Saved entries
========================

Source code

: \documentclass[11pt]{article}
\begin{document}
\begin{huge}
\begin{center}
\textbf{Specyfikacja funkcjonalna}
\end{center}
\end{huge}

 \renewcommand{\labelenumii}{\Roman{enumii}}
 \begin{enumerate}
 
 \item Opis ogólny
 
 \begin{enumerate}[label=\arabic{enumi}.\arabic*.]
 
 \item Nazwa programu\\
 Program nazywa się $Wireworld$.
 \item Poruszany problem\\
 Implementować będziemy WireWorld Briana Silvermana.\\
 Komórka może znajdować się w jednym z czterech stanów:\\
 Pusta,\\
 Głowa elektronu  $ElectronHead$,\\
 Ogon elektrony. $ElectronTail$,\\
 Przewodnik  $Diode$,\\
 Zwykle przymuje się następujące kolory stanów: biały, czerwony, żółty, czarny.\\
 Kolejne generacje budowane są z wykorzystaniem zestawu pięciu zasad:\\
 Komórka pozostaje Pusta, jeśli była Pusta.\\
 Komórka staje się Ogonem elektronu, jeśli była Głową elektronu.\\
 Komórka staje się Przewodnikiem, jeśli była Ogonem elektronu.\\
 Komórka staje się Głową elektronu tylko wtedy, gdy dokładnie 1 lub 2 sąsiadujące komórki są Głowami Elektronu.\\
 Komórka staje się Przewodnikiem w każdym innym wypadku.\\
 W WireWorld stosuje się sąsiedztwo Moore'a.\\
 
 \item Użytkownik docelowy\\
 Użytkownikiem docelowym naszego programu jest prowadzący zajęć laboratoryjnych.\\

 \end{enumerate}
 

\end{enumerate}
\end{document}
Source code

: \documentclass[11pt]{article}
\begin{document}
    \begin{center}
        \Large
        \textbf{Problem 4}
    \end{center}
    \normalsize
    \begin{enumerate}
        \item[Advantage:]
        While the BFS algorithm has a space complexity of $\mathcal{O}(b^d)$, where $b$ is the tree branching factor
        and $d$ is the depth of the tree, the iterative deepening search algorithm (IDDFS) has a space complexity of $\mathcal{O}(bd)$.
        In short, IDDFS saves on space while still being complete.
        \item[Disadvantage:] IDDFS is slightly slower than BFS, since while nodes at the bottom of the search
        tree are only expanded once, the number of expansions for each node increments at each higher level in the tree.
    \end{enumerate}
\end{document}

========================

Directions: Write out the data again, exactly and in full.

Answer below:
Source code

: \documentclass[11pt]{article}
\begin{document}
\begin{huge}
\begin{center}
\textbf{Specyfikacja funkcjonalna}
\end{center}
\end{huge}

 \renewcommand{\labelenumii}{\Roman{enumii}}
 \begin{enumerate}
 
 \item Opis ogólny
 
 \begin{enumerate}[label=\arabic{enumi}.\arabic*.]
 
 \item Nazwa programu\\
 Program nazywa się $Wireworld$.
 \item Poruszany problem\\
 Implementować będziemy WireWorld Briana Silvermana.\\
 Komórka może znajdować się w jednym z czterech stanów:\\
 Pusta,\\
 Głowa elektronu  $ElectronHead$,\\
 Ogon elektrony. $ElectronTail$,\\
 Przewodnik  $Diode$,\\
 Zwykle przymuje się następujące kolory stanów: biały, czerwony, żółty, czarny.\\
 Kolejne generacje budowane są z wykorzystaniem zestawu pięciu zasad:\\
 Komórka pozostaje Pusta, jeśli była Pusta.\\
 Komórka staje się Ogonem elektronu, jeśli była Głową elektronu.\\
 Komórka staje się Przewodnikiem, jeśli była Ogonem elektronu.\\
 Komórka staje się Głową elektronu tylko wtedy, gdy dokładnie 1 lub 2 sąsiadujące komórki są Głowami Elektronu.\\
 Komórka staje się Przewodnikiem w każdym innym wypadku.\\
 W WireWorld stosuje się sąsiedztwo Moore'a.\\
 
 \item Użytkownik docelowy\\
 Użytkownikiem docelowym naszego programu jest prowadzący zajęć laboratoryjnych.\\

 \end{enumerate}
 

\end{enumerate}
\end{document}
Source code

: \documentclass[11pt]{article}
\begin{document}
    \begin{center}
        \Large
        \textbf{Problem 4}
    \end{center}
    \normalsize
    \begin{enumerate}
        \item[Advantage:]
        While the BFS algorithm has a space complexity of $\mathcal{O}(b^d)$, where $b$ is the tree branching factor
        and $d$ is the depth of the tree, the iterative deepening search algorithm (IDDFS) has a space complexity of $\mathcal{O}(bd)$.
        In short, IDDFS saves on space while still being complete.
        \item[Disadvantage:] IDDFS is slightly slower than BFS, since while nodes at the bottom of the search
        tree are only expanded once, the number of expansions for each node increments at each higher level in the tree.
    \end{enumerate}
\end{document}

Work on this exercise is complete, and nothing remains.